A relieved Faisal told UNHCR in Brisbane about the enormous support he had received from people in Nauru and Australia, including new friends made in the hospital. On his first day of freedom, he was back visiting Ringo, an Australian war veteran and fellow patient. "I am worried about my friend Ringo, worried to leave him alone with himself. And so I came here to visit him today, to give him his medication and make sure he has his food."

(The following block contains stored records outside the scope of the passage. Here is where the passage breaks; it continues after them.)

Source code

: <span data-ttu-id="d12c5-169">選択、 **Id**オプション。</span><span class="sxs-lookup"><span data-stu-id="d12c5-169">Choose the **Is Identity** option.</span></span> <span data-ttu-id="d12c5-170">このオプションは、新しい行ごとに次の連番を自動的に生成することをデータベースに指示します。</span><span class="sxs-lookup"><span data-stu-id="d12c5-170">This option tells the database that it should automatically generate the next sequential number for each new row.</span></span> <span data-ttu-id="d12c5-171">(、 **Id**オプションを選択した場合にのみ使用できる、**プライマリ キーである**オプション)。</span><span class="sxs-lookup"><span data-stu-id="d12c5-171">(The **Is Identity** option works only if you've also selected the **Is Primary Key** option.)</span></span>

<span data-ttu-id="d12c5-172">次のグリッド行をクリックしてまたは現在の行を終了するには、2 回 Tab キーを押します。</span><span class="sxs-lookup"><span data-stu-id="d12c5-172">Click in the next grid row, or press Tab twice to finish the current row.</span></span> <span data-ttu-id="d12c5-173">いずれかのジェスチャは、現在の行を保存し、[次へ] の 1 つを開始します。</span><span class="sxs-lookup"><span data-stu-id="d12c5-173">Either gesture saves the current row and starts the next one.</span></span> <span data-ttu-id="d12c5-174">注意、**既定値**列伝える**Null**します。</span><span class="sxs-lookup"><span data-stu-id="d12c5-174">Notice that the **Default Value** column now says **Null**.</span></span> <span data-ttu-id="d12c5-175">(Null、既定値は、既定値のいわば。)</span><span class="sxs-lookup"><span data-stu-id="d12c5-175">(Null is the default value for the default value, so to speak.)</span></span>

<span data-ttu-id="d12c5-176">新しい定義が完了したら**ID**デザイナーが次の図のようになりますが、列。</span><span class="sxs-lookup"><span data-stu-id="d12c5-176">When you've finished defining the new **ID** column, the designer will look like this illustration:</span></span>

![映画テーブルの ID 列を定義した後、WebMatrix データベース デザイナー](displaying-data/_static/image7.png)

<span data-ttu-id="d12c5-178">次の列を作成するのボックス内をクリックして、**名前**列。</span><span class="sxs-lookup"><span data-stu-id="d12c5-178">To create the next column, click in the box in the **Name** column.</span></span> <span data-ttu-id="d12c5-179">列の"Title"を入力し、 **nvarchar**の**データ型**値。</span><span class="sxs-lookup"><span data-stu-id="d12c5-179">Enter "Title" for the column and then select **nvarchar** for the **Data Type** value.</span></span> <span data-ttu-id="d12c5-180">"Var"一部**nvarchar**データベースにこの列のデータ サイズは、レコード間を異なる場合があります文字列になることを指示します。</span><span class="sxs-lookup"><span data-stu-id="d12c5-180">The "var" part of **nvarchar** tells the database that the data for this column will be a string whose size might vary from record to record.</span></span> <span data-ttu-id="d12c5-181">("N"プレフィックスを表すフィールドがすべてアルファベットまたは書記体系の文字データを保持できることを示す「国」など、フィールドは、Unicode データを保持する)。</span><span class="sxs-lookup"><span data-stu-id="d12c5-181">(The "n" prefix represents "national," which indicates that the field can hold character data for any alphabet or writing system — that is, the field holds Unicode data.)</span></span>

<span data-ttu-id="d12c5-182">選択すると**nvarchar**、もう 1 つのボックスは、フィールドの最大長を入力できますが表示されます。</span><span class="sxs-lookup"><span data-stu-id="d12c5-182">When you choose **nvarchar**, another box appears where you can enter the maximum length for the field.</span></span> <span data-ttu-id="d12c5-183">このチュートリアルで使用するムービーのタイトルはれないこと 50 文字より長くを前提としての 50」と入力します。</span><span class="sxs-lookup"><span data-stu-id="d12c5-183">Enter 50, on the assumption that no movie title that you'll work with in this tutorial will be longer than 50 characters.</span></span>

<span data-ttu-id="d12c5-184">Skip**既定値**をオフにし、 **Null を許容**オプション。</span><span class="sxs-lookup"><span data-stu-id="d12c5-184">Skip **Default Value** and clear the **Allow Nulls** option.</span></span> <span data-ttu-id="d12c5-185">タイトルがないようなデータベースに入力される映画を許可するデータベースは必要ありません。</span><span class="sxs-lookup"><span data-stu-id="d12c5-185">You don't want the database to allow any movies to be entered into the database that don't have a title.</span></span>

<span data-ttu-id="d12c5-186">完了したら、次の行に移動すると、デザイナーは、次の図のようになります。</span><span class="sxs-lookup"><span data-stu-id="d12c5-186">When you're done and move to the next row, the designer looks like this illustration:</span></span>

In the coming days, Faisal will travel to Melbourne to meet friends and supporters, including other refugees who spent time on isolated Nauru, which receives aid in return for holding asylum seekers while Australia processes their applications. There are currently eight asylum seekers from Myanmar on Nauru, taken there by Australia after they were found on Ashmore Reef in August 2006.

Susan Metcalfe, a close friend of Faisal, said that with the uncertainty over he could get on with rebuilding his life. "The healing began when a visa was placed in his hand," Metcalfe said, adding: "He now has some peace of mind knowing that he will have a future in this country, that he can get a job, make choices for himself, and even ... walk down the street by himself."

Australia struck deals in 2001 to use Nauru and Manus Island in Papua New Guinea as offshore processing centres for the hundreds of boat people trying to reach the country's shores. The move came after a Norwegian freighter, the MV Tampa, rescued 433 asylum seekers from a leaking fishing boat and was refused permission to bring them to Australia.

Under subsequent legislation, all asylum seekers arriving at islands excised from Australia's migration zone had their claims heard offshore. Since 2001, a total of 1,547 people were processed on Nauru or Manus Island. Of these, 482 returned voluntarily to their countries of origin following negative refugee status decisions.

Another 1,062 were resettled on either refugee or humanitarian visas, with more than half coming to Australia. Until Wednesday, Faisal was the last remaining asylum seeker of this caseload after his compatriot Sagar was accepted for resettlement in December.